Text under study »
Urgent Situation for the Baltic Herring - the Fish You Should Skip
Several stocks of the Baltic herrings in the Baltic Sea are seriously threatened according to the World Wide Fund for Nature’s latest Fish Guide.
The Baltic herring is an engine in the ecosystem and when the stock shrinks, it has consequences, says fishing expert Inger Melander.
The Baltic Sea’s ecosystem is in serious imbalance and the fact that the Baltic herring stock continues to shrink is not good, according to the World Wide Fund for Nature, WWF. Due to continued overfishing and slower growth, the Baltic herring gets a red light in their latest Fish Guide.
Bottom trawled cod from the Barents Sea and the Norwegian Sea also end up in red after previously being in yellow. Red light means that WWF urges food chains, consumers, and restaurants to select these fish.
The Baltic herring is exposed to overfishing and is smaller and leaner than before. The large-scale trawl fishing depletes the stocks, says Inger Melander, expert on fisheries and markets at WWF.

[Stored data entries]
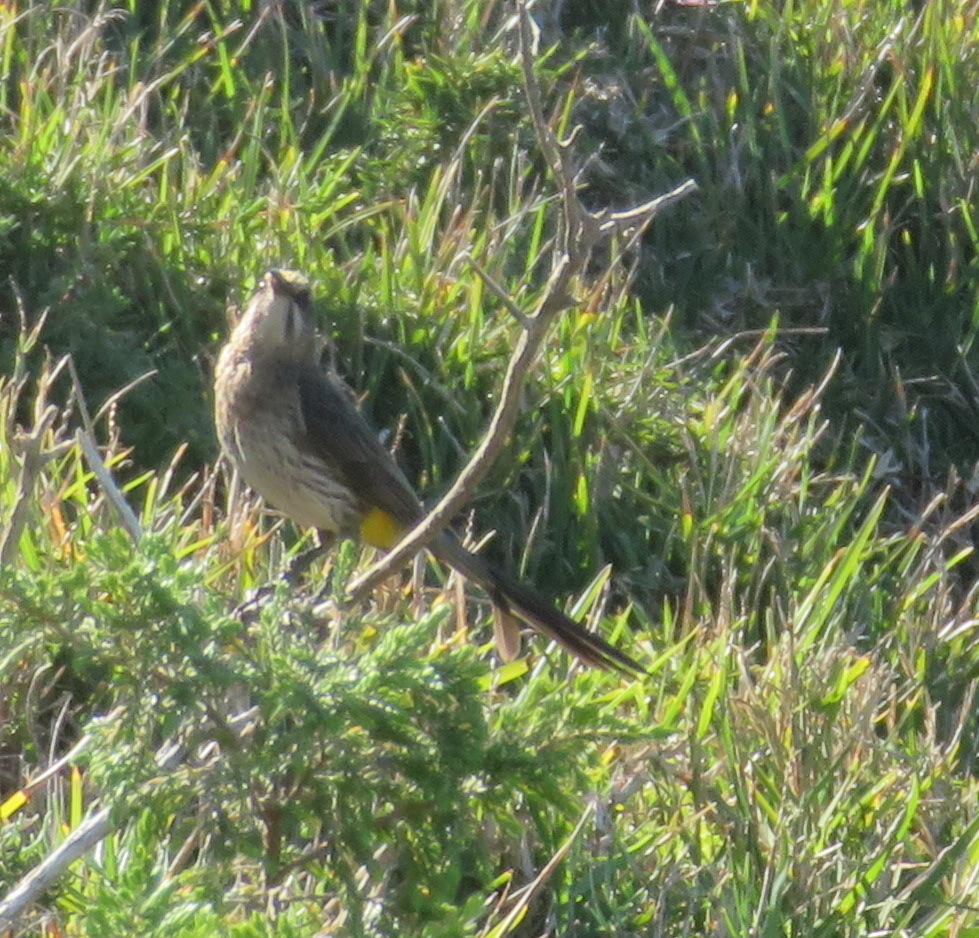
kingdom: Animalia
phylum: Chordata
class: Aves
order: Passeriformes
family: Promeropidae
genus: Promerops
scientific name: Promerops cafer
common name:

* * *

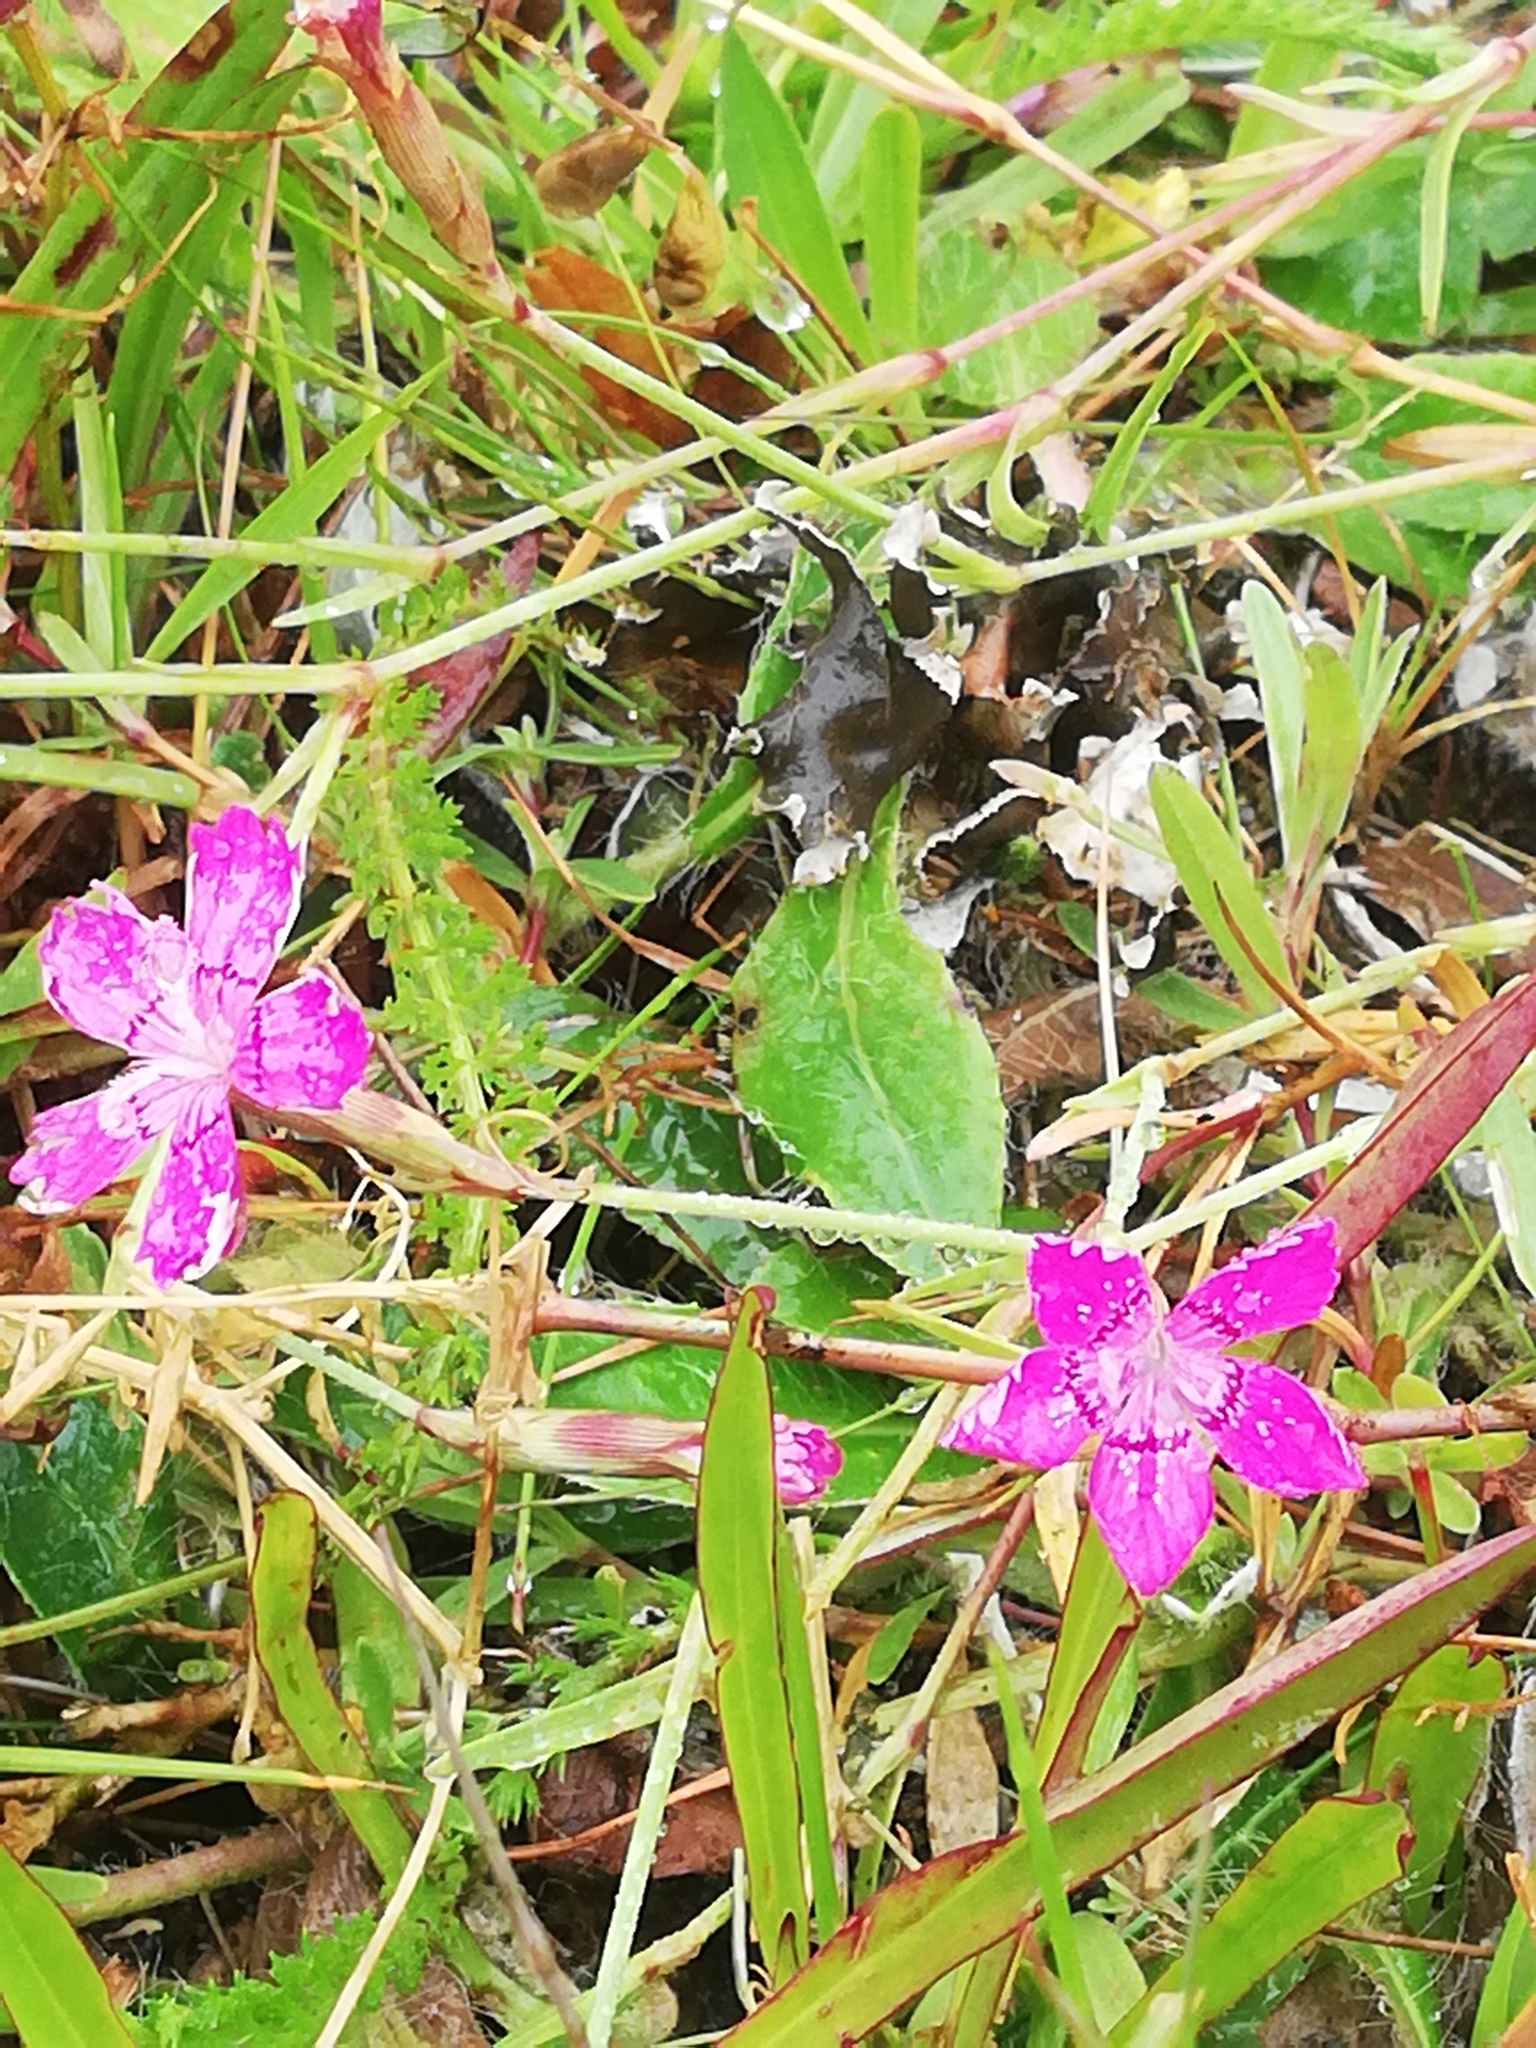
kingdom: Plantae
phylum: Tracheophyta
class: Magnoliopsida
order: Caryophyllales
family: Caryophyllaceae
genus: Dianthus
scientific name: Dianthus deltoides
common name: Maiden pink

Task item A » State whether each statement agrees with the article on Baltic herring, answering yes or no and quoting the words of the article that decide it: (i) Inger Melander works at WWF as an expert on fisheries and markets; (ii) the Baltic herring is now larger and fatter than before; (iii) bottom trawled cod from the Barents Sea had earlier been rated yellow.
Task item B » Proceed with the article on Baltic herring, picking up after its final sentence.
These rows come from a separate source, not from the article on Baltic herring.

Answer section A »
(i) Yes: "expert on fisheries and markets at WWF"
(ii) No: "is smaller and leaner than before"
(iii) Yes: "after previously being in yellow"

Answer section B »
According to a proposal from the European Commission, all directed fishing for Baltic herring in the central Baltic Sea and the Gulf of Bothnia should be stopped next year. On October 23 to 24, the EU’s fisheries ministers will meet to determine the quotas for next year’s fishing.
We hope they will follow the Commission’s proposal, but it is unfortunately more likely that they will choose more short-term financial solutions, says Inger Melander.
The sprat is another fish that changes color group in this year’s Fish Guide. It goes from green to yellow because fishing quotas are exceeded and management is deficient according to WWF.
A glimmer of light in this year’s report is that the bream in the Baltic Sea go from yellow to green light. The stock is judged to be doing well and fishing of the current scale does not seem to affect the ecosystem negatively. Other good news is that whitefish and halibut roe imported from some parts of the United States and land-farmed giant shrimp are getting the green light.
These are giant prawns that are grown in land-based recirculating closed systems in places such as Germany, Austria and Switzerland with a low environmental impact, says Inger Melander.
One fish that should continue to be avoided is the yellowfin tuna in the Indian Ocean, regardless of the method used when fishing it. The stock is overfished and only 31 percent of the original stock remains. In addition, the fishery has a high proportion of bycatch of other marine species when fished.
Fish is not just food or sustenance for professional fishermen. They play a very important role in the marine ecosystem. Healthy marine ecosystems with biodiversity are a must for viable fish stocks to thrive and grow and they are also more resistant to climate change, says Inger Melander.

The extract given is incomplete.